====== TEXT FOR ANALYSIS ======

When developing a disaster recovery strategy, customers frequently ask me to clarify the difference between disaster recovery and high availability. And now with the rise of cloud computing, they also ask, “How will cloud make a difference in what I should consider?”
The last question first. There are two sides to a cloud; the service side characterized by a self-service portal and ubiquitous access, and the architecture side built on separated geographic locations supporting redundant data and processing. When developing your recovery strategy, cloud computing environments must be considered from the application architecture point of view, rather than a service point of view. A mature cloud architecture is one where the technology, data, and applications reside in multiple locations, operating simultaneously. If any one of the locations becomes unavailable, the other locations continue to operate without it. Further, when that ‘missing’ location comes back online, it is assimilated into the data and processing collective providing processing and storage resources for the business. I consider cloud solutions to be a supporting tool and architecture to meet one or more of your recovery or resiliency objectives.
The objective with this article, therefore, is to clearly define and differentiate the difference between high availability (or resiliency) and disaster recovery and lay out the considerations so you have a better understanding when developing a recovery strategy. I’ll also discuss themes that come into play – like disruption of service and business impact analysis – that will better help you determine the level of time, resources and budget needed for a strong plan.
Let’s begin by categorizing recovery. Then, we’ll explore the interrelationship between the different recovery approaches and how they best meet the business requirements. The goal is to take a programmatic approach to recovery and identify a strategy that takes into account an application’s resiliency and recovery requirements.

======

## WORK TO COMPLETE
1. In the article on disaster recovery and high availability, copy the passage starting at "Let’s begin by" and ending at "and recovery requirements.".
2. According to the article on disaster recovery and high availability, what are the two sides of a cloud?

====== PROVIDED MATERIAL ======

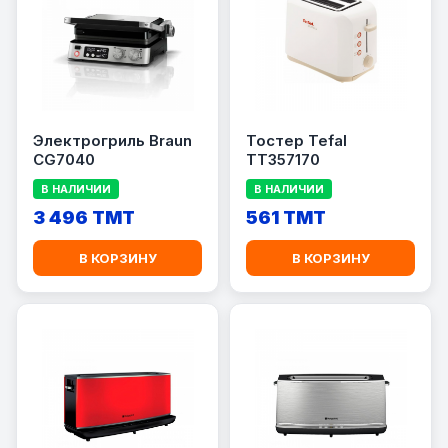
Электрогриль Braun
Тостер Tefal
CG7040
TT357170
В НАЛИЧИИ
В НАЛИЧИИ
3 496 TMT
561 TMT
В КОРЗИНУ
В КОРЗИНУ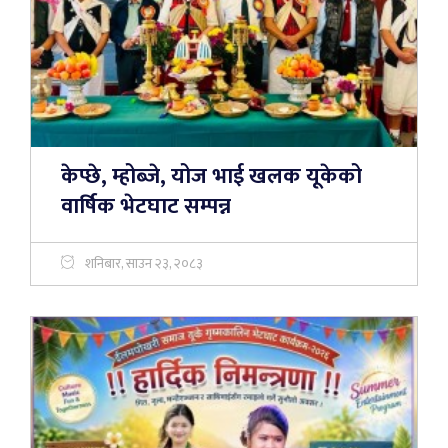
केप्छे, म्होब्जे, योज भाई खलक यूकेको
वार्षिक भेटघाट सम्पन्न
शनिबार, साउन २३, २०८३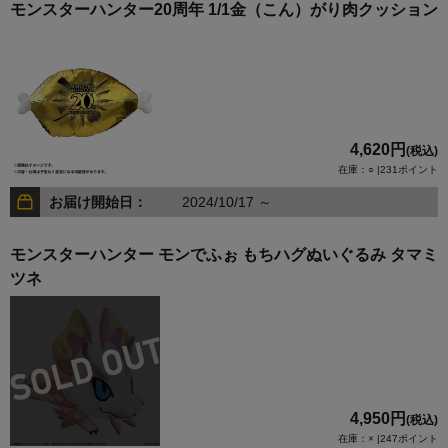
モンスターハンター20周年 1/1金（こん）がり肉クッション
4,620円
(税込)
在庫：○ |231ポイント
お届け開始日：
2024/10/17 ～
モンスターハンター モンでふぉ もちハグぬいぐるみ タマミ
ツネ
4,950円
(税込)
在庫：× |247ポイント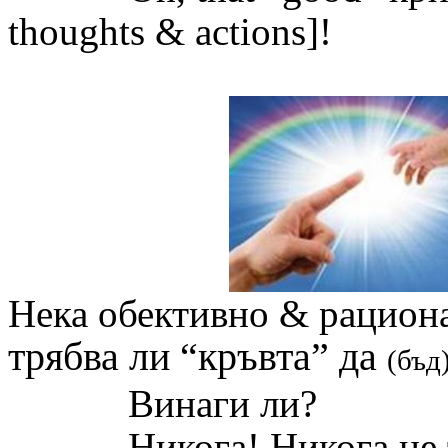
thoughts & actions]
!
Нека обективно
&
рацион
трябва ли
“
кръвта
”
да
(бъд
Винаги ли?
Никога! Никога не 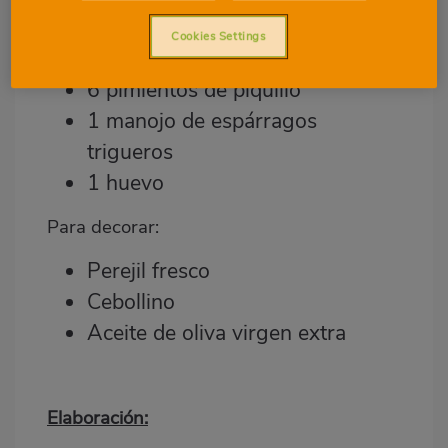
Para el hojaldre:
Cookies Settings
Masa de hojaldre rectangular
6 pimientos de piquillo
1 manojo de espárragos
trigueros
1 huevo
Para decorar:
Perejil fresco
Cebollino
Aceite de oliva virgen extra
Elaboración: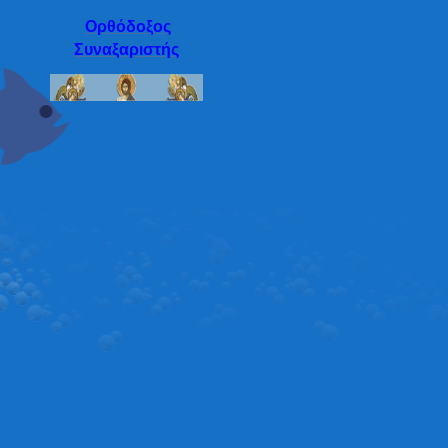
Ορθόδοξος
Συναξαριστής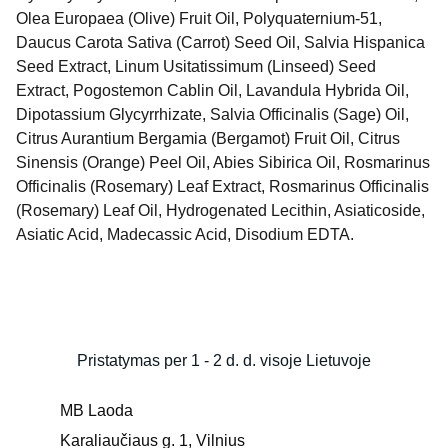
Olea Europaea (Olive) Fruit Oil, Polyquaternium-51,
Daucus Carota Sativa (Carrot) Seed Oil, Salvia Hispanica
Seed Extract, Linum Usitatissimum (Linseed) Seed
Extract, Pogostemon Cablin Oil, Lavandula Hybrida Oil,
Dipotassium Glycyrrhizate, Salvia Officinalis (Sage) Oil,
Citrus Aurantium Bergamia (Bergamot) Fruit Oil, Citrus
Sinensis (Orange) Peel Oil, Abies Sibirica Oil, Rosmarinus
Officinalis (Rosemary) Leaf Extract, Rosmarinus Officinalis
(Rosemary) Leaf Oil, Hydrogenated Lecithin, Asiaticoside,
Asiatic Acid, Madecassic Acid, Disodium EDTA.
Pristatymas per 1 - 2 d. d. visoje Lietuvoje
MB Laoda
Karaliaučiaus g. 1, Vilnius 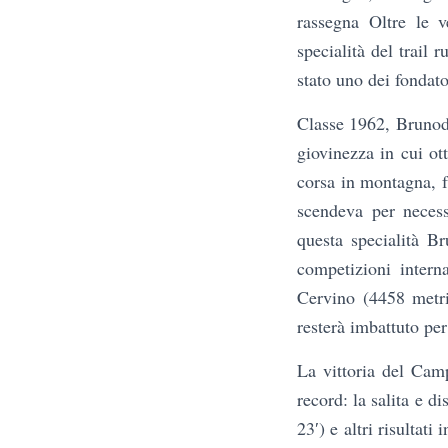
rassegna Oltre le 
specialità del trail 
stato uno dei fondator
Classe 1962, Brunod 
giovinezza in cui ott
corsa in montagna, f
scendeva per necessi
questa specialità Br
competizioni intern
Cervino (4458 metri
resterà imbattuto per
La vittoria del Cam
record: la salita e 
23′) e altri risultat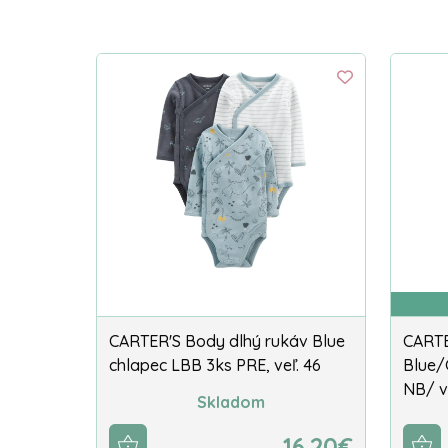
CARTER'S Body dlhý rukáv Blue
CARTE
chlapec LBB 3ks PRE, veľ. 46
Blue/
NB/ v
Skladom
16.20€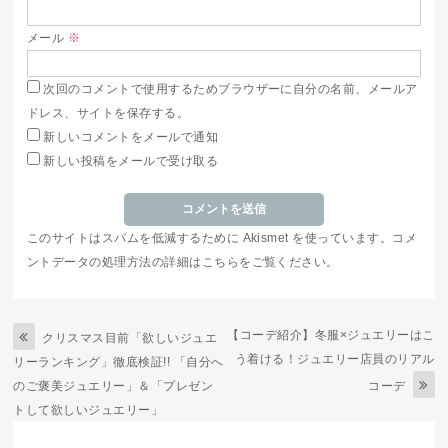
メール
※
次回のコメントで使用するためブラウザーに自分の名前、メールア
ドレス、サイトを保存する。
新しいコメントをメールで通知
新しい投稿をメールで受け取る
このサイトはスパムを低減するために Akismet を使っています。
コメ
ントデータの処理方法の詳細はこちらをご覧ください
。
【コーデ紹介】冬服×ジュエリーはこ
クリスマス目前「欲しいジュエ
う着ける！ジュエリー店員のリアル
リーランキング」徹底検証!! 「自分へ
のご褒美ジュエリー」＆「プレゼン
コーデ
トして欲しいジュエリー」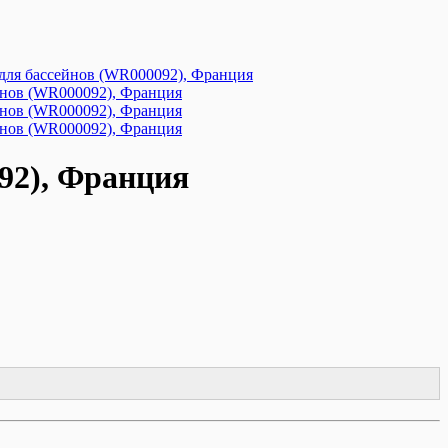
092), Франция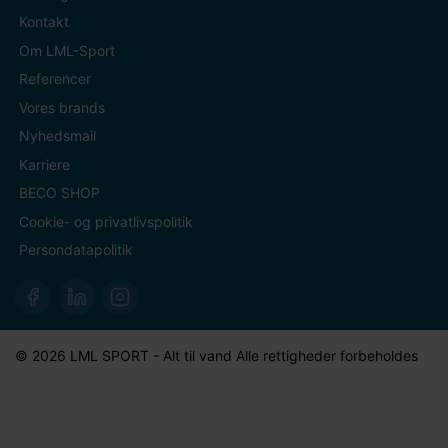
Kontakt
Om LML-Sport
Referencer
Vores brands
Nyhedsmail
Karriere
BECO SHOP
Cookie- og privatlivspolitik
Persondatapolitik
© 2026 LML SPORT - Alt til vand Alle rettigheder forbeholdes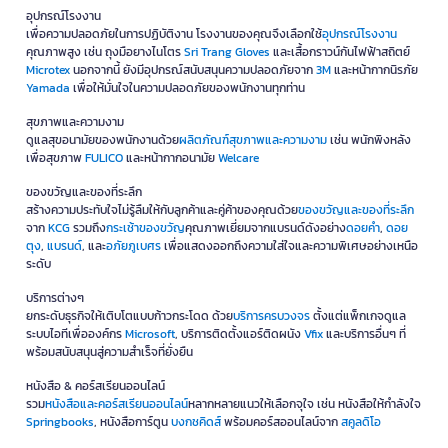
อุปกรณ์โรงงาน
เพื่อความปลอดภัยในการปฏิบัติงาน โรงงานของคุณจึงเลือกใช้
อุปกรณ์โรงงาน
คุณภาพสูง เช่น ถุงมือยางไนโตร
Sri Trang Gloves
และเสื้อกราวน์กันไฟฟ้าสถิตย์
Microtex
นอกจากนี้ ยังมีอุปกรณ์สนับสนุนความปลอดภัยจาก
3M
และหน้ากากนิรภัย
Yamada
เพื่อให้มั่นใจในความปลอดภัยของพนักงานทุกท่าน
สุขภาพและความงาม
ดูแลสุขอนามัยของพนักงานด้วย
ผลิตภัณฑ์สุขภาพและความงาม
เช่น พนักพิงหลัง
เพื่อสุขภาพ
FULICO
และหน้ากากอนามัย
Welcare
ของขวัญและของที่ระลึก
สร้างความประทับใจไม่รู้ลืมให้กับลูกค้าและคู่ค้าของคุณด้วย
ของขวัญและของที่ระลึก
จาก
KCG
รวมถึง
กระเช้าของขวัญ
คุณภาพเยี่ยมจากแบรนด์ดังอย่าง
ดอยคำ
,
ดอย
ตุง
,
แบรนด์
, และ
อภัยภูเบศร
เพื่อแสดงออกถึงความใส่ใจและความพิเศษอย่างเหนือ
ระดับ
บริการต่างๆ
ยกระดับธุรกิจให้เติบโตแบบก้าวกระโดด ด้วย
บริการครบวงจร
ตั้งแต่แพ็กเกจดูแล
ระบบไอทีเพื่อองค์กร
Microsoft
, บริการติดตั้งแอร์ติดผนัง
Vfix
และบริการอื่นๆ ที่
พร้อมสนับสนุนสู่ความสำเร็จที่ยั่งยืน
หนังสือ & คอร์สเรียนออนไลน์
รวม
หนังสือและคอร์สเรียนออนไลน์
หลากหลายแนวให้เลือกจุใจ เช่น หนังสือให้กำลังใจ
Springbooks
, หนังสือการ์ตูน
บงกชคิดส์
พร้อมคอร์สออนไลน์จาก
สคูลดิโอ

======

## YOUR RESPONSES
1.
Let’s begin by categorizing recovery. Then, we’ll explore the interrelationship between the different recovery approaches and how they best meet the business requirements. The goal is to take a programmatic approach to recovery and identify a strategy that takes into account an application’s resiliency and recovery requirements.

2. The service side, marked by a self-service portal and ubiquitous access, and the architecture side, built on separated geographic locations supporting redundant data and processing.